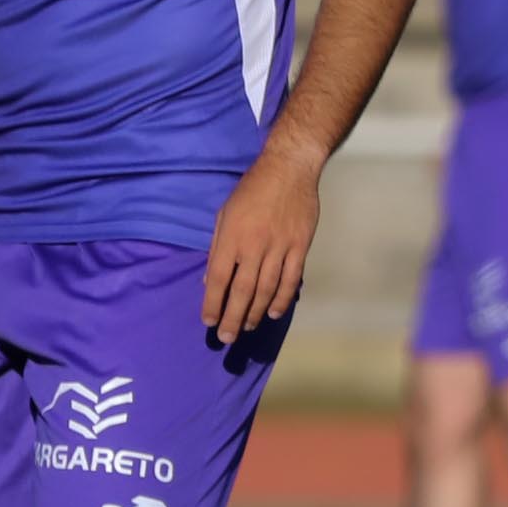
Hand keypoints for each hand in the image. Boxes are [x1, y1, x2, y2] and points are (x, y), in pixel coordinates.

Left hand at [203, 148, 320, 340]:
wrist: (289, 169)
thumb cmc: (251, 190)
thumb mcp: (224, 213)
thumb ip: (217, 247)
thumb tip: (208, 279)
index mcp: (231, 237)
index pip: (217, 278)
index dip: (212, 303)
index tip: (208, 321)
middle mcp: (254, 245)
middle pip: (241, 291)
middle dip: (232, 318)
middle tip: (226, 337)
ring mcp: (279, 247)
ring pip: (266, 290)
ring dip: (255, 313)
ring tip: (247, 328)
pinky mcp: (300, 247)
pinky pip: (291, 280)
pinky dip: (282, 299)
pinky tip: (274, 313)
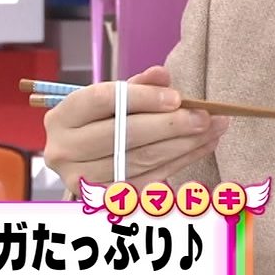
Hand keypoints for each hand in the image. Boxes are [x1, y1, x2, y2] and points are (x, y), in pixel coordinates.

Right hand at [42, 65, 229, 191]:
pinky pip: (150, 179)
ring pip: (141, 160)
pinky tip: (202, 146)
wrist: (80, 161)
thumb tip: (162, 75)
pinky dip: (181, 162)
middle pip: (123, 134)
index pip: (102, 100)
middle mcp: (64, 150)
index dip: (142, 98)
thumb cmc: (97, 124)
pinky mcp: (106, 199)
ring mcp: (83, 178)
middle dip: (170, 125)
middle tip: (204, 117)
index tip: (177, 97)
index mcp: (61, 117)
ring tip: (212, 129)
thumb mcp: (109, 100)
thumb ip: (135, 86)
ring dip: (183, 145)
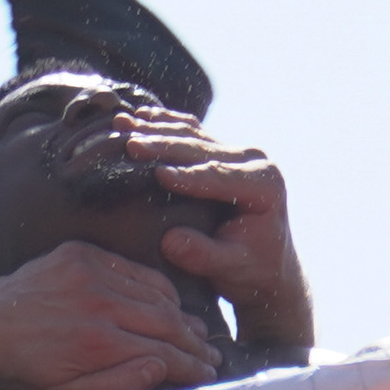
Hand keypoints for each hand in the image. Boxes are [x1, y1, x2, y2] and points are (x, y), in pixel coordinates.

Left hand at [0, 246, 218, 389]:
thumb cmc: (23, 372)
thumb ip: (118, 386)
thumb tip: (161, 367)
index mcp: (97, 343)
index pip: (164, 352)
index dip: (192, 366)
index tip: (208, 375)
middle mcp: (97, 302)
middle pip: (166, 321)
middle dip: (194, 342)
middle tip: (212, 357)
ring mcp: (88, 272)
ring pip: (154, 292)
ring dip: (180, 314)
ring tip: (195, 334)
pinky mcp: (79, 253)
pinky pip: (132, 269)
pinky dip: (154, 287)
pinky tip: (166, 304)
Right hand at [117, 110, 314, 351]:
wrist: (266, 269)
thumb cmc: (251, 272)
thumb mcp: (230, 269)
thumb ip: (203, 255)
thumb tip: (169, 241)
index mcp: (264, 185)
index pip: (219, 176)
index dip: (188, 175)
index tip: (158, 174)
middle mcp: (253, 161)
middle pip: (202, 149)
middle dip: (164, 146)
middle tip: (131, 144)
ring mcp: (238, 153)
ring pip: (193, 135)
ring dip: (156, 129)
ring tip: (122, 123)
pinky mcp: (223, 152)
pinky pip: (191, 133)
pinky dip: (164, 125)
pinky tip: (138, 116)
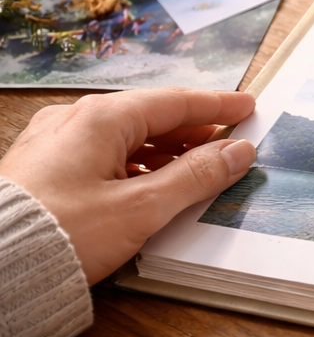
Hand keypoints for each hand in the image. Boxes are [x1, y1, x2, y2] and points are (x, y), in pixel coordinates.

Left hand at [0, 88, 256, 281]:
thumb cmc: (62, 233)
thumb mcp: (142, 207)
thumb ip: (196, 176)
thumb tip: (236, 152)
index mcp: (101, 119)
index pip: (174, 103)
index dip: (216, 107)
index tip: (246, 108)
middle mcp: (74, 121)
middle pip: (149, 118)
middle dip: (192, 132)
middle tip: (229, 142)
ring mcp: (54, 144)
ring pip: (125, 139)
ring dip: (165, 152)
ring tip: (197, 170)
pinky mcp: (43, 170)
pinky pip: (101, 156)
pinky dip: (136, 165)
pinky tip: (151, 187)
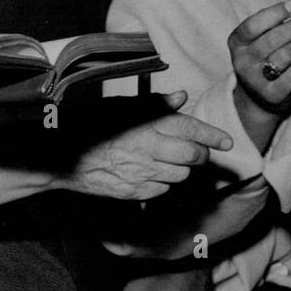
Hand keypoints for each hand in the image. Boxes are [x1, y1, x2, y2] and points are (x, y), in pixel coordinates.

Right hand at [55, 91, 233, 201]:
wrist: (62, 157)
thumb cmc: (91, 126)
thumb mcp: (122, 107)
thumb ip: (155, 104)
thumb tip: (180, 97)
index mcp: (148, 126)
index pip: (191, 130)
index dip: (213, 136)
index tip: (228, 142)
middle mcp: (149, 151)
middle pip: (193, 157)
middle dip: (201, 154)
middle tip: (198, 151)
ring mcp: (142, 174)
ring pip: (180, 176)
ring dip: (181, 169)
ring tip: (168, 160)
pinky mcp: (133, 193)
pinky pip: (162, 190)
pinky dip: (163, 183)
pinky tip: (152, 173)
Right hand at [229, 1, 290, 151]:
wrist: (259, 96)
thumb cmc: (263, 57)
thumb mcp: (257, 38)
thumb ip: (269, 22)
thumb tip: (289, 7)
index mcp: (237, 43)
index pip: (252, 25)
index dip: (275, 13)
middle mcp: (242, 62)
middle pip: (270, 40)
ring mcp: (256, 80)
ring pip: (284, 56)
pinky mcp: (273, 95)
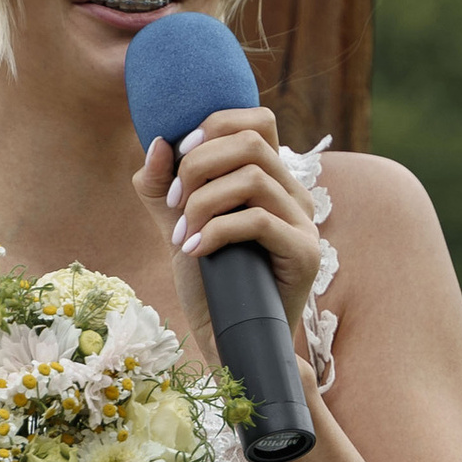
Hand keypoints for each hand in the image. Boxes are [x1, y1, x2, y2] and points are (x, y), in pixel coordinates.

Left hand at [133, 106, 322, 339]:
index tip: (180, 155)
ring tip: (182, 234)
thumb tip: (157, 142)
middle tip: (174, 202)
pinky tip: (194, 250)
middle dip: (199, 164)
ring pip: (253, 178)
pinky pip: (258, 221)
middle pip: (251, 141)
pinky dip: (216, 231)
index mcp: (271, 179)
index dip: (215, 125)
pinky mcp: (305, 254)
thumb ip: (162, 187)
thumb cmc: (210, 283)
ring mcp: (304, 223)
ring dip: (203, 202)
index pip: (257, 120)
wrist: (230, 340)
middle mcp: (294, 194)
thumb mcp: (178, 225)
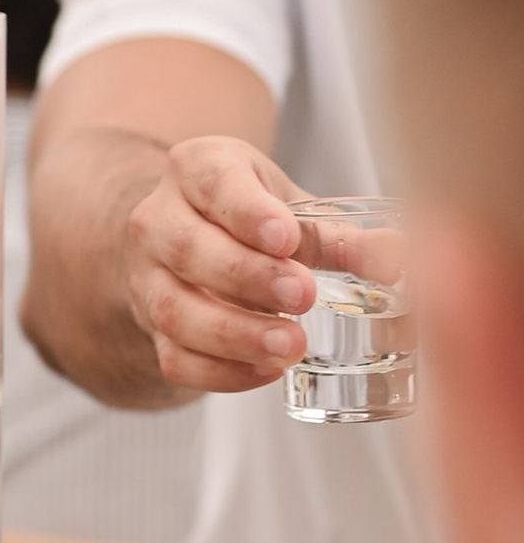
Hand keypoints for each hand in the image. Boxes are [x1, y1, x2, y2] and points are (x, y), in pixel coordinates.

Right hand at [123, 137, 320, 394]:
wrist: (190, 236)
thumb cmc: (249, 218)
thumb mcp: (290, 210)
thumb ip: (341, 236)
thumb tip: (395, 258)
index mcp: (196, 170)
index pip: (212, 182)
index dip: (248, 212)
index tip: (287, 239)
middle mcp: (158, 220)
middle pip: (187, 248)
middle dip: (247, 276)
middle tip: (302, 296)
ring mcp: (146, 278)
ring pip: (173, 309)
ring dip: (234, 333)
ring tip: (290, 346)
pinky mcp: (151, 329)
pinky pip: (174, 358)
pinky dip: (221, 372)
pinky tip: (266, 370)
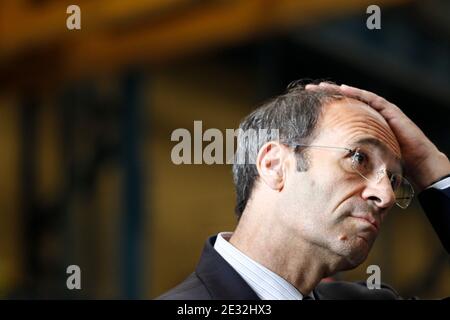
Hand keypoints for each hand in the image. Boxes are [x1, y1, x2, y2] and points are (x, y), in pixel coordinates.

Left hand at [306, 82, 449, 190]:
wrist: (416, 163)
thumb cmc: (390, 163)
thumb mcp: (363, 158)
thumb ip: (348, 155)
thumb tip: (327, 164)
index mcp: (361, 125)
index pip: (340, 112)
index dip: (325, 107)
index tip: (307, 104)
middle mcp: (369, 115)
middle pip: (344, 101)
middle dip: (327, 94)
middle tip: (309, 89)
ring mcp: (379, 111)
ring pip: (355, 96)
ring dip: (338, 90)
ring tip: (321, 86)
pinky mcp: (390, 111)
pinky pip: (372, 99)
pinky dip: (358, 93)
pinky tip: (344, 89)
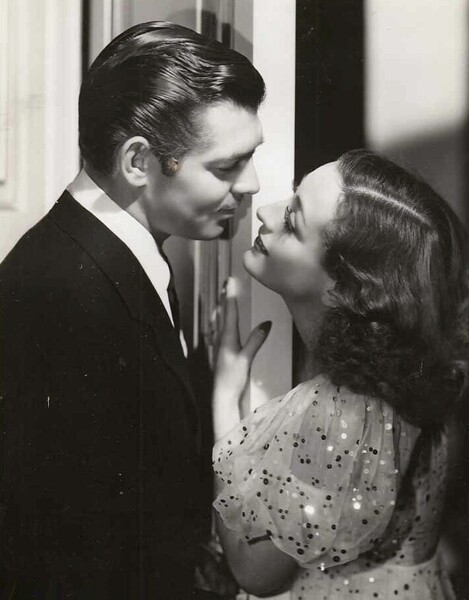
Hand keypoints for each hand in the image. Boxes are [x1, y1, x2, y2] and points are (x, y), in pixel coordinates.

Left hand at [212, 278, 270, 440]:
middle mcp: (221, 339)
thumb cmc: (233, 379)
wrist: (222, 397)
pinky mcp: (221, 353)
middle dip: (225, 296)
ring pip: (219, 321)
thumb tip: (267, 323)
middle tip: (226, 282)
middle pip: (222, 313)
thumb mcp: (246, 359)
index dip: (231, 295)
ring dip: (221, 307)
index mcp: (227, 338)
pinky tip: (220, 323)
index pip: (230, 312)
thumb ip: (256, 340)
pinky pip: (219, 331)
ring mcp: (219, 346)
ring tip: (222, 296)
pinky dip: (220, 321)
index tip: (231, 280)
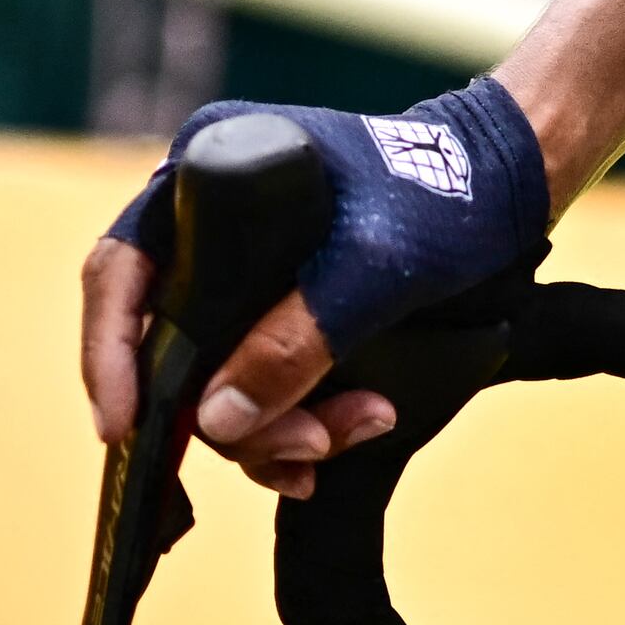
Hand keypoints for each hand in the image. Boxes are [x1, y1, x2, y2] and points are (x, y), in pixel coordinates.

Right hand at [76, 80, 552, 497]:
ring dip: (278, 422)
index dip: (109, 353)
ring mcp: (248, 267)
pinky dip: (298, 414)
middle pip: (171, 341)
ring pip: (220, 372)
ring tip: (352, 432)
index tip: (123, 428)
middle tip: (302, 451)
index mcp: (209, 173)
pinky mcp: (284, 303)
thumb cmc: (449, 195)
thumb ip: (297, 340)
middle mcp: (213, 220)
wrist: (515, 183)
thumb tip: (216, 421)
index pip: (122, 269)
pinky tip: (349, 432)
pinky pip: (262, 375)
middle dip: (229, 413)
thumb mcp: (374, 269)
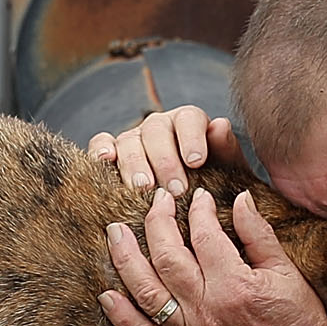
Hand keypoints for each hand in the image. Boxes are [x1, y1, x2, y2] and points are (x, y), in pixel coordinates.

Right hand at [90, 106, 241, 196]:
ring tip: (143, 188)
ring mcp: (134, 138)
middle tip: (174, 189)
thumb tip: (220, 126)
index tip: (196, 162)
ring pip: (129, 140)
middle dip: (165, 160)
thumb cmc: (212, 186)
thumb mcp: (227, 171)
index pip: (188, 119)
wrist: (188, 206)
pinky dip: (100, 149)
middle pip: (156, 131)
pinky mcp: (111, 152)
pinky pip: (101, 143)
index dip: (191, 138)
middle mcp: (160, 126)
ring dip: (135, 164)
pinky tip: (105, 161)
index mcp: (189, 123)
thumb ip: (226, 150)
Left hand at [102, 187, 326, 325]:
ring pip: (145, 291)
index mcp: (235, 286)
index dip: (198, 210)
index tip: (198, 197)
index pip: (204, 235)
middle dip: (157, 222)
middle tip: (156, 200)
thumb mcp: (289, 274)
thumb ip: (259, 235)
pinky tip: (107, 294)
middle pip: (166, 257)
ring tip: (115, 233)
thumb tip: (241, 198)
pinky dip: (120, 316)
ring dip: (125, 259)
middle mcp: (206, 311)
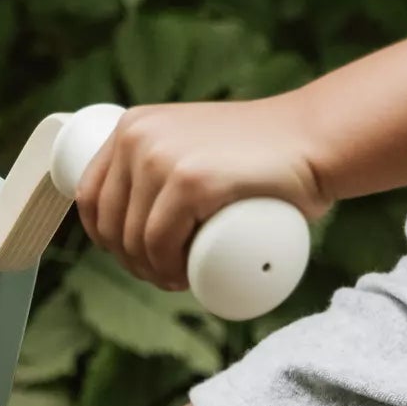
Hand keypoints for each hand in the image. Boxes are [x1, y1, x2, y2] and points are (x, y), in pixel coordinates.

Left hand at [75, 94, 329, 289]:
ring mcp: (162, 157)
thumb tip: (134, 212)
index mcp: (132, 126)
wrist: (315, 141)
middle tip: (168, 275)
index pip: (92, 196)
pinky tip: (183, 278)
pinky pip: (159, 243)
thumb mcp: (195, 142)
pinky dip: (166, 270)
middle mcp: (139, 136)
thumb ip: (167, 160)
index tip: (137, 257)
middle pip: (112, 224)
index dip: (106, 238)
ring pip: (134, 239)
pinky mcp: (192, 180)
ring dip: (151, 272)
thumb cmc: (261, 155)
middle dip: (133, 263)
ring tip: (179, 279)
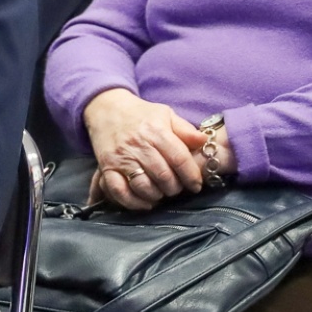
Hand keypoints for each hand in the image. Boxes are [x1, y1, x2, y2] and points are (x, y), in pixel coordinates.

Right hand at [82, 88, 205, 210]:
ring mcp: (121, 157)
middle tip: (177, 188)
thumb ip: (185, 130)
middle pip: (163, 176)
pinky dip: (133, 202)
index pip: (179, 159)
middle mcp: (138, 145)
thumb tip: (204, 141)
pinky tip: (145, 203)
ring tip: (162, 193)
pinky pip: (119, 191)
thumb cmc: (140, 114)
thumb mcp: (166, 114)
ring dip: (157, 195)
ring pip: (143, 186)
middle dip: (175, 188)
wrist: (107, 108)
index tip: (196, 185)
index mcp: (156, 131)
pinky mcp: (107, 167)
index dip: (191, 176)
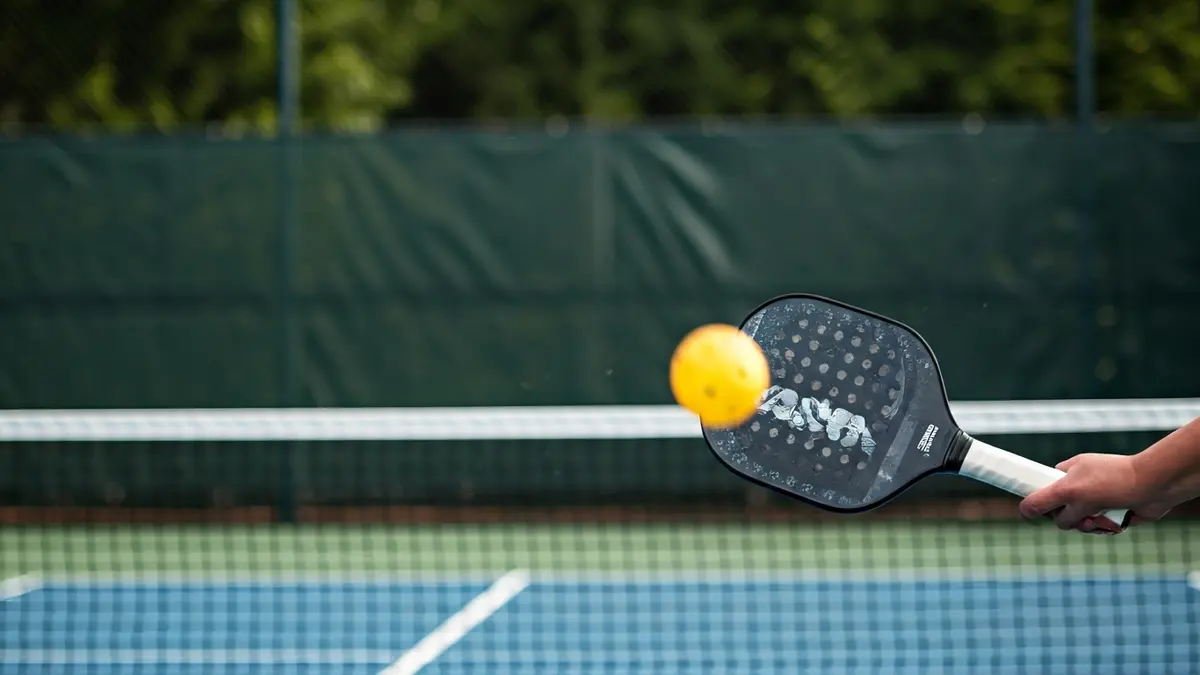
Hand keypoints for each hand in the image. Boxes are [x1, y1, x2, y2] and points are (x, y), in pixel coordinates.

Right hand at [1018, 453, 1171, 532]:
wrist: (1153, 486)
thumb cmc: (1111, 482)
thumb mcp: (1068, 492)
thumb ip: (1042, 502)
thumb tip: (1023, 512)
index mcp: (1067, 474)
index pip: (1043, 491)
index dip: (1044, 504)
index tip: (1048, 510)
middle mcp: (1080, 487)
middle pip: (1060, 513)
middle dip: (1071, 519)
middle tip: (1082, 515)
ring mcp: (1096, 501)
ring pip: (1079, 524)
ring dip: (1088, 526)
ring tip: (1101, 519)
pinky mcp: (1112, 513)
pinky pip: (1098, 528)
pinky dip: (1104, 528)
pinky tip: (1114, 522)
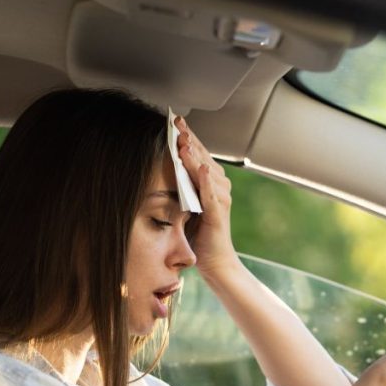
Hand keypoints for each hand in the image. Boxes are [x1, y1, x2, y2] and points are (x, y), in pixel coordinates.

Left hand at [174, 117, 240, 278]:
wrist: (215, 262)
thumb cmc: (200, 235)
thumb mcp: (186, 205)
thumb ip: (181, 187)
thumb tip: (165, 169)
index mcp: (210, 183)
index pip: (198, 155)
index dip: (188, 138)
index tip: (176, 122)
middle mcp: (219, 187)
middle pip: (202, 158)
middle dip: (189, 140)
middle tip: (178, 124)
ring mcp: (221, 199)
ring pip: (206, 172)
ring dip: (195, 156)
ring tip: (184, 142)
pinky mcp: (218, 214)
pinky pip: (211, 194)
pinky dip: (206, 181)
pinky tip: (202, 169)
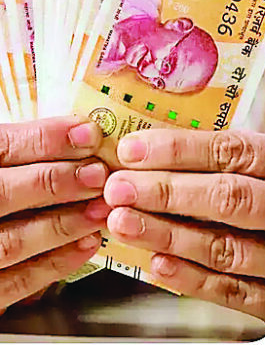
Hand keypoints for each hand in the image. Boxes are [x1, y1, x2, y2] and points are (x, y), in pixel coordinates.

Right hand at [0, 116, 109, 310]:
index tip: (88, 134)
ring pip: (13, 242)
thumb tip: (76, 135)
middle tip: (99, 174)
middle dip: (57, 182)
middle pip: (3, 194)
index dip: (45, 140)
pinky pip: (15, 283)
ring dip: (64, 224)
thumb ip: (20, 152)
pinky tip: (88, 243)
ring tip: (102, 208)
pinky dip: (54, 263)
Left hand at [104, 129, 264, 325]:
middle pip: (229, 197)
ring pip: (226, 246)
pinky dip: (192, 278)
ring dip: (169, 235)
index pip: (235, 152)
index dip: (180, 150)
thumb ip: (230, 154)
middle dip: (167, 192)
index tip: (134, 150)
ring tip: (125, 223)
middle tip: (120, 188)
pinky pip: (234, 290)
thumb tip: (158, 145)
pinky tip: (158, 263)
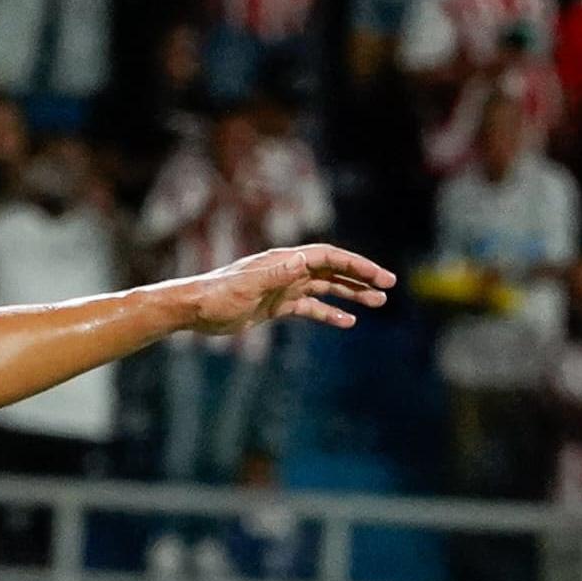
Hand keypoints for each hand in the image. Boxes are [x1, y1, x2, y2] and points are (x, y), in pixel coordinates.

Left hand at [176, 244, 398, 335]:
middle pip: (333, 270)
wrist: (194, 310)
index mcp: (284, 261)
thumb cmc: (217, 296)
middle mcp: (288, 270)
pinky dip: (328, 314)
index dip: (356, 265)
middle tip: (388, 288)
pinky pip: (310, 308)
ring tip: (377, 303)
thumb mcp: (247, 286)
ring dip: (351, 294)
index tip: (380, 277)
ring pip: (325, 288)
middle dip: (361, 277)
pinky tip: (346, 322)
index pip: (329, 258)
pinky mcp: (276, 305)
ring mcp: (284, 287)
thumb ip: (276, 274)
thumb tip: (305, 260)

-- -- --

Exercise:
For every line in the listing above that mentions the word "Left", make a copy.

Solution to the problem:
Left hand at [203, 148, 320, 340]:
Left hand at [0, 246, 218, 389]:
Left hand at [0, 88, 256, 281]:
Left hand at [133, 106, 322, 339]:
Left hand at [306, 82, 449, 190]:
Left hand at [212, 278, 270, 440]:
Left hand at [102, 187, 326, 325]:
Left hand at [75, 94, 329, 289]:
Left hand at [174, 117, 240, 278]:
Left hand at [104, 129, 264, 325]:
Left hand at [176, 244, 398, 335]:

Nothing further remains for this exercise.